Les membres d’une communauté se trouvaient unis entre eux sur la base du service divin et du service apostolique du prochain. Et l’affectivité des personnes s’investissait principalement dans le dévouement et la fidélité requis par ces services, avec un oubli de soi dont la contrepartie était le sentiment de cette fidélité à Dieu dans la foi et l’amour surnaturel. Peu ou pas de souci de l’épanouissement personnel. Cela a donné des réussites de haute qualité spirituelle, avec une authenticité humaine sobre mais réelle et une vraie intelligence d’autrui. De quoi les plus jeunes parmi nous ne perçoivent pas toujours la valeur parce qu’ils réinterprètent les contenus en fonction des conditions où ces réussites ont été réalisées, conditions qu’ils estiment insupportables pour eux-mêmes (ce qu’elles seraient en effet pour eux). À côté de ces réussites, beaucoup d’existences un peu éteintes ou ternes, sans grande personnalité, ou même marquées par des compensations inconscientes qui maintenaient les personnes en deçà d’une authenticité humaine suffisante. Mais, dans les cadres fermes de la vie religieuse d’alors, ces inconvénients n’étaient pas toujours ressentis socialement comme très graves, parce qu’ils n’empêchaient pas les personnes d’assurer des fonctions et des services généralement appréciés et en tout cas presque indispensables pour les sociétés de ces époques.
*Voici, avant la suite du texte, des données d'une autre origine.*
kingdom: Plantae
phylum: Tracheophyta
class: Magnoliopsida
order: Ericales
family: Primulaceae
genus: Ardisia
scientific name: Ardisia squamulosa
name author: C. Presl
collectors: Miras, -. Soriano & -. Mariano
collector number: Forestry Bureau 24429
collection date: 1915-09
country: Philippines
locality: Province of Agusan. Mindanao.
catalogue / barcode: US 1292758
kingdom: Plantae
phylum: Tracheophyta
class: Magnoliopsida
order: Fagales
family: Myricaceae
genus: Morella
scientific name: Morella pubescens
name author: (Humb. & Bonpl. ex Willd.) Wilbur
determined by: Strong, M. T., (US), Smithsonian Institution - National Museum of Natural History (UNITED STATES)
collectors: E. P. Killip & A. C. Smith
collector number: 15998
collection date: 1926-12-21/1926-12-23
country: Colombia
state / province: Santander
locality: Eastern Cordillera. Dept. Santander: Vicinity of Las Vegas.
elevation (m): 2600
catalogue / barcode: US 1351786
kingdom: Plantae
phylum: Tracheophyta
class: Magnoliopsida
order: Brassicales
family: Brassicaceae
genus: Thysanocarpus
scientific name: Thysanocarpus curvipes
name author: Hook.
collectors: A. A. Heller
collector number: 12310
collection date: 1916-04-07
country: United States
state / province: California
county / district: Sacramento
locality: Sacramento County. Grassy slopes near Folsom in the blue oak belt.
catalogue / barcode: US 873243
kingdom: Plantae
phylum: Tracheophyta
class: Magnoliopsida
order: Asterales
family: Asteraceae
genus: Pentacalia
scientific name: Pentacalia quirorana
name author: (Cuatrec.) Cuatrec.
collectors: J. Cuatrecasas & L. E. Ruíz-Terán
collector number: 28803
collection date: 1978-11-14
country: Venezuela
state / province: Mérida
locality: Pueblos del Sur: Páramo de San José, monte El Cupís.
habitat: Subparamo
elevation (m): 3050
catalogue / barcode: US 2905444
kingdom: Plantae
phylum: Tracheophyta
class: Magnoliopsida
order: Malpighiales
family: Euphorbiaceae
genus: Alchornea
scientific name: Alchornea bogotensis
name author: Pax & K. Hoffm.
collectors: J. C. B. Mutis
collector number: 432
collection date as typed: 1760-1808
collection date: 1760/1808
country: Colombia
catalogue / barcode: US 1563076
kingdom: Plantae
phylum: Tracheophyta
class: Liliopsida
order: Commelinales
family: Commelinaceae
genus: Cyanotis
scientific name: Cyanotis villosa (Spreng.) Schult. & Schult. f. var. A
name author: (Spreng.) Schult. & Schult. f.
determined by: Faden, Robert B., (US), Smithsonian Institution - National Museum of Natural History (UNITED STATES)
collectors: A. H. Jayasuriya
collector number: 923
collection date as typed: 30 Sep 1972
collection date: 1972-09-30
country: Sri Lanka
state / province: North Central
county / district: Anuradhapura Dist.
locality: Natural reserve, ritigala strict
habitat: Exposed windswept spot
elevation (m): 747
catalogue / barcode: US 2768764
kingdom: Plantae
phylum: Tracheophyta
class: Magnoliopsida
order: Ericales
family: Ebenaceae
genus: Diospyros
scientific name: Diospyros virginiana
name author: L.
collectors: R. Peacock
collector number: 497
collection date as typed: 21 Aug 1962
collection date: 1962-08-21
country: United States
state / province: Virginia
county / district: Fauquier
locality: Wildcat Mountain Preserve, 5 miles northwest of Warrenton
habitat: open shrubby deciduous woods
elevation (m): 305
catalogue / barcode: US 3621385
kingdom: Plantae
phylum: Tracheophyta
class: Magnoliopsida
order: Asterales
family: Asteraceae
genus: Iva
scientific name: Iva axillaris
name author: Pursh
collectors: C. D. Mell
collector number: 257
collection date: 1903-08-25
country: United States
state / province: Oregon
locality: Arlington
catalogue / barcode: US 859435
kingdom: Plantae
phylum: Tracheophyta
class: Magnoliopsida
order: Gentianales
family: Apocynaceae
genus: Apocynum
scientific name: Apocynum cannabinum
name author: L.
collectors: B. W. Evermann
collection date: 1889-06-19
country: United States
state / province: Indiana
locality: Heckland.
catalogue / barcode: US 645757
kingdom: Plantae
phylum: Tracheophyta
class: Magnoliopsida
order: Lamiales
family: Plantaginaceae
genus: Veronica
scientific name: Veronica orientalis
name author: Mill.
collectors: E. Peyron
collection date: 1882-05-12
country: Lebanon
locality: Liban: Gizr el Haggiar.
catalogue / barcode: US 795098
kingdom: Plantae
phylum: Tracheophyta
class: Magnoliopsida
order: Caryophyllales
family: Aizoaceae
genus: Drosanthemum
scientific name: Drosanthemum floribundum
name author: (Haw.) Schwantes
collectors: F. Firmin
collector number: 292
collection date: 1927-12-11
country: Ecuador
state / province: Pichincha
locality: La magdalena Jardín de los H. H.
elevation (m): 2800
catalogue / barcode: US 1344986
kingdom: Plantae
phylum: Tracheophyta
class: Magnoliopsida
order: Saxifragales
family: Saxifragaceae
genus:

Une analyse du même genre peut être faite pour ce qui concerne la liberté dans le rapport de subordination qui prévalait alors [5]. C’est beaucoup plus au représentant d’une fonction qu’à un homme qu’avait affaire le religieux dans sa relation d’obéissance. Cette situation a d’ailleurs donné des réussites admirables, parce que la foi du religieux entendait dans la voix de son supérieur la voix de Dieu et n’avait pas besoin de passer par la médiation d’une relation humaine très développée avec celui qui représentait ainsi l’autorité divine. L’intelligence, le cœur et la volonté du religieux obéissant s’investissaient par la foi dans une adhésion à Dieu reconnu présent et manifesté par la volonté du supérieur, quoi qu’il en soit de la pauvreté, voire de la contrefaçon de la relation vécue avec celui qui parlait et gouvernait au nom de Dieu. Mais il est clair aussi que cette situation a été le terrain où ont végété ou trop souffert des personnes diminuées ou brimées. Dans ces échecs ou ces demi-réussites, les cadres de la vie religieuse permettaient à une docilité réelle, sinon à un certain conformisme, de dissimuler la réalité, même à l’insu des intéressés. Et même si ces derniers stagnaient plus ou moins, les inconvénients, au plan social, n’en étaient pas insupportables, parce que les hommes attendaient des religieux, avant tout, des services ; et ces services étaient rendus même par des personnes souffrant d’une situation plus ou moins fausse. Il n’en va plus ainsi. Quand on attend de religieux une certaine authenticité et qualité de la vie, les graves difficultés que nous évoquons ici ne se règlent pas par voie de compromis permettant au mieux de remplir son office, quoi qu’il en soit par ailleurs.

B. Le présent

Ce rappel du passé, si tant est qu’il soit exact, indique lui-même ce qui travaille la vie religieuse aujourd’hui, dans l’obscure profondeur où se produisent des mutations.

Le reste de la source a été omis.